PROBLEM TO WORK ON:
Search the records for the word "reporting" and copy each line in which it appears.

SOURCE DATA:
────────────────

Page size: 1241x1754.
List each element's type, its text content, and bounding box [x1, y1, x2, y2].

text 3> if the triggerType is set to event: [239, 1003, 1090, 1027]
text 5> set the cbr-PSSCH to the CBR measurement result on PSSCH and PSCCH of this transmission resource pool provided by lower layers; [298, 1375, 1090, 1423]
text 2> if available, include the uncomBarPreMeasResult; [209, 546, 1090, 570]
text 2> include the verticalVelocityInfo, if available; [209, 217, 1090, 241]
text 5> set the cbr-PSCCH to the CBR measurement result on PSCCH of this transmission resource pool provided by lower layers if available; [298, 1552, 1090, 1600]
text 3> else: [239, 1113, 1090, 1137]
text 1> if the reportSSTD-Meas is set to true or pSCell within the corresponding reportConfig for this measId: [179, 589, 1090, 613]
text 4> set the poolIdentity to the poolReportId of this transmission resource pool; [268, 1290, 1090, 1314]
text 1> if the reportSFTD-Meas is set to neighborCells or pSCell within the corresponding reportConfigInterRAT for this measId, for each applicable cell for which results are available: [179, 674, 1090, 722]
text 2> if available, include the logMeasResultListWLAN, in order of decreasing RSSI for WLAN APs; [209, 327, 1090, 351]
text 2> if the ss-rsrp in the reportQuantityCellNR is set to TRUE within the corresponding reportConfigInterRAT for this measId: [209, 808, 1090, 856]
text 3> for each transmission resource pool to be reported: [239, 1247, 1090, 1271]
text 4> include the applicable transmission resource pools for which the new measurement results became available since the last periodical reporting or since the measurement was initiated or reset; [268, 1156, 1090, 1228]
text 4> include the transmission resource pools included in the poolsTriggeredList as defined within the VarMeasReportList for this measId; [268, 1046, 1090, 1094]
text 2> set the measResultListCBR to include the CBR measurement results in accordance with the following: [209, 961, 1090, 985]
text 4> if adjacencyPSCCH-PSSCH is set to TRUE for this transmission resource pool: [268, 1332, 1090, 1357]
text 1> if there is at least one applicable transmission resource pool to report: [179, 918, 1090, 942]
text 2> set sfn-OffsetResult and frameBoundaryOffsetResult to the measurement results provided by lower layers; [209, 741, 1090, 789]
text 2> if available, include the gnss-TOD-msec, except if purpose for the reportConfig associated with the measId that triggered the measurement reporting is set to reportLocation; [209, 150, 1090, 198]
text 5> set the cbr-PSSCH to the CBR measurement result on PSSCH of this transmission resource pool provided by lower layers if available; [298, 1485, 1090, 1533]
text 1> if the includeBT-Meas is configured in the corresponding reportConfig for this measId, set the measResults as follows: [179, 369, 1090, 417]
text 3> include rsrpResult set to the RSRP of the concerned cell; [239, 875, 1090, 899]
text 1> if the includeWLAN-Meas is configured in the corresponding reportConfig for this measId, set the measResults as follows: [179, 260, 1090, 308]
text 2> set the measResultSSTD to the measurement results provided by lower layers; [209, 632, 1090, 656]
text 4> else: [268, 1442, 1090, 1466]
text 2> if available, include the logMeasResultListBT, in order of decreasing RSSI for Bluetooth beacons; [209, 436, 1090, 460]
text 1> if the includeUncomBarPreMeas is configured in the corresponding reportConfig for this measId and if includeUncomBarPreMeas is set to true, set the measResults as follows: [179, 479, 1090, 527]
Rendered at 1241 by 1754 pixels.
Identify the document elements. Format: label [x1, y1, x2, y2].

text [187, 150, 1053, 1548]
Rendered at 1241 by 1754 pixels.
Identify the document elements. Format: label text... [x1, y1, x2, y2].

────────────────

SOLUTION FOR THIS PROBLEM:
text 4> include the applicable transmission resource pools for which the new measurement results became available since the last periodical reporting or since the measurement was initiated or reset; [268, 1156, 1090, 1228]
text 2> if available, include the gnss-TOD-msec, except if purpose for the reportConfig associated with the measId that triggered the measurement reporting is set to reportLocation; [209, 150, 1090, 198]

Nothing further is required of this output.